> _What you have to do_
Retype, without alteration, each line from the line containing "7: (331, 54, 5.72)" to the final line of the records.

> _The data_
▼

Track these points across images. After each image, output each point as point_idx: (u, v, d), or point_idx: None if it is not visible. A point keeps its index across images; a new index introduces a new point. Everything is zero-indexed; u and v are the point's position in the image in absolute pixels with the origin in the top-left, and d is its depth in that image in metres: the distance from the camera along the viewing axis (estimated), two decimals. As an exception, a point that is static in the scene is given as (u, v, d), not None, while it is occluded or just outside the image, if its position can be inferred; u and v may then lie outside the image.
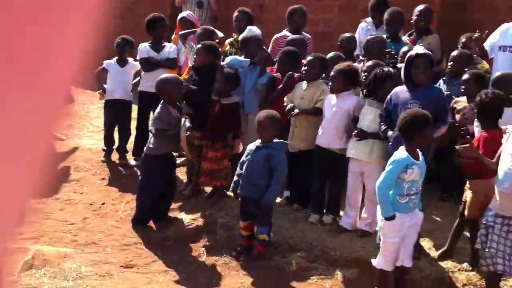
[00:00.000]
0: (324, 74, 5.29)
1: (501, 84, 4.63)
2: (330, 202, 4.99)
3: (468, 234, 4.24)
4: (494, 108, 4.07)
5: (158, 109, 5.04)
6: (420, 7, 6.16)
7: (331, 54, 5.72)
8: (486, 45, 5.53)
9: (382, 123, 4.48)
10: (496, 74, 4.98)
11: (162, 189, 4.99)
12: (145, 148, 5.11)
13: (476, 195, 4.03)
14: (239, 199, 4.76)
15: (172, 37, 7.03)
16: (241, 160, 4.61)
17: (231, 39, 6.58)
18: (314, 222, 4.90)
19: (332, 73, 4.87)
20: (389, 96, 4.47)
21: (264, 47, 6.10)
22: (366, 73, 4.94)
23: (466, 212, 4.14)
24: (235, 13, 6.63)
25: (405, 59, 4.47)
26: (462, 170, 4.17)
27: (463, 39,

▲

> _Solution for this exercise_
7: (331, 54, 5.72)
8: (486, 45, 5.53)
9: (382, 123, 4.48)
10: (496, 74, 4.98)
11: (162, 189, 4.99)
12: (145, 148, 5.11)
13: (476, 195, 4.03)
14: (239, 199, 4.76)
15: (172, 37, 7.03)
16: (241, 160, 4.61)
17: (231, 39, 6.58)
18: (314, 222, 4.90)
19: (332, 73, 4.87)
20: (389, 96, 4.47)
21: (264, 47, 6.10)
22: (366, 73, 4.94)
23: (466, 212, 4.14)
24: (235, 13, 6.63)
25: (405, 59, 4.47)
26: (462, 170, 4.17)
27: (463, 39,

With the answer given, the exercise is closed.